She was not afraid, but she was not so very calm as she fancied she was, for afterwards, even on that very evening, she found it impossible to remember anything that happened from the moment when the sallow maid entered the dressing-room again, closely followed by the call-boy, who knocked on the open door and spoke her stage name, until she found herself well out on the stage, in Rigoletto's arms, uttering the girlish cry which begins Gilda's part. The three notes, not very high, not very loud, were drowned in the applause that roared at her from the house.

It was so loud, so unexpected, that she was startled for a moment, and remained with one arm on the barytone's shoulder looking rather shyly across the lowered footlights and over the director's head.
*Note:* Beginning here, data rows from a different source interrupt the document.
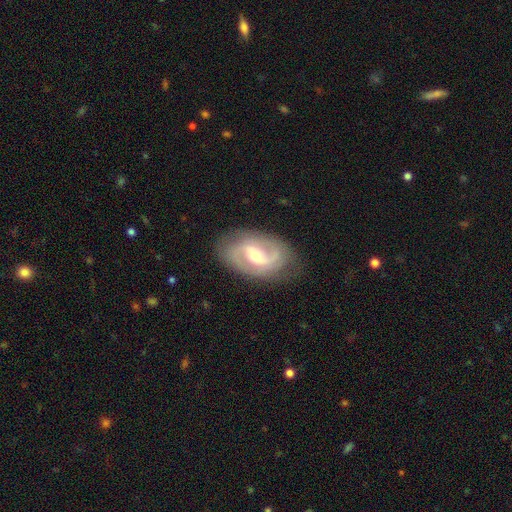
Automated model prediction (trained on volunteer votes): The model was most divided on "spiral winding": medium: 47%, tight: 28%, loose: 25%. Remaining: edge-on disk — no (96%); spiral arms — yes (92%); spiral arm count — 2 (87%); smooth or featured — featured or disk (84%); merging — none (82%); bulge size — moderate (63%); bar — weak (50%).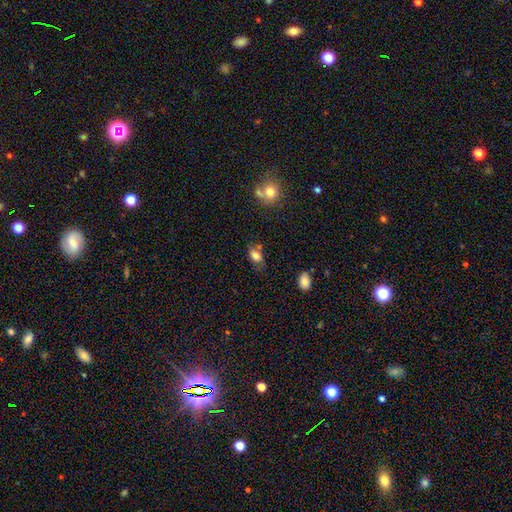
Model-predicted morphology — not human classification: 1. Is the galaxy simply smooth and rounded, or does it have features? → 78% smooth, 12% featured or disk, 10% star or artifact.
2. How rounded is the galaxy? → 86% in between, 11% round, 3% cigar-shaped.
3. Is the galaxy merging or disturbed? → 56% none, 25% minor disturbance, 10% merger, 9% major disturbance.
He had already laid down his baton to wait.

'You must acknowledge that, and I must begin over again,' said the barytone, so loud that Margaret fancied every one must hear him.

He moved back a little when he had spoken and left her in the middle of the stage. She drew herself up, bent her head, smiled, and made a little courtesy, all as naturally as if she had never done anything else. Thereupon the clapping grew louder for one instant, and then ceased as suddenly as it had begun. The director raised his baton and looked at her, Rigoletto came forward once more calling to her, and she fell into his arms again with her little cry. There was no sound from the house now, and the silence was so intense that she could easily fancy herself at an ordinary rehearsal, with only a dozen or fifteen people looking on out of the darkness.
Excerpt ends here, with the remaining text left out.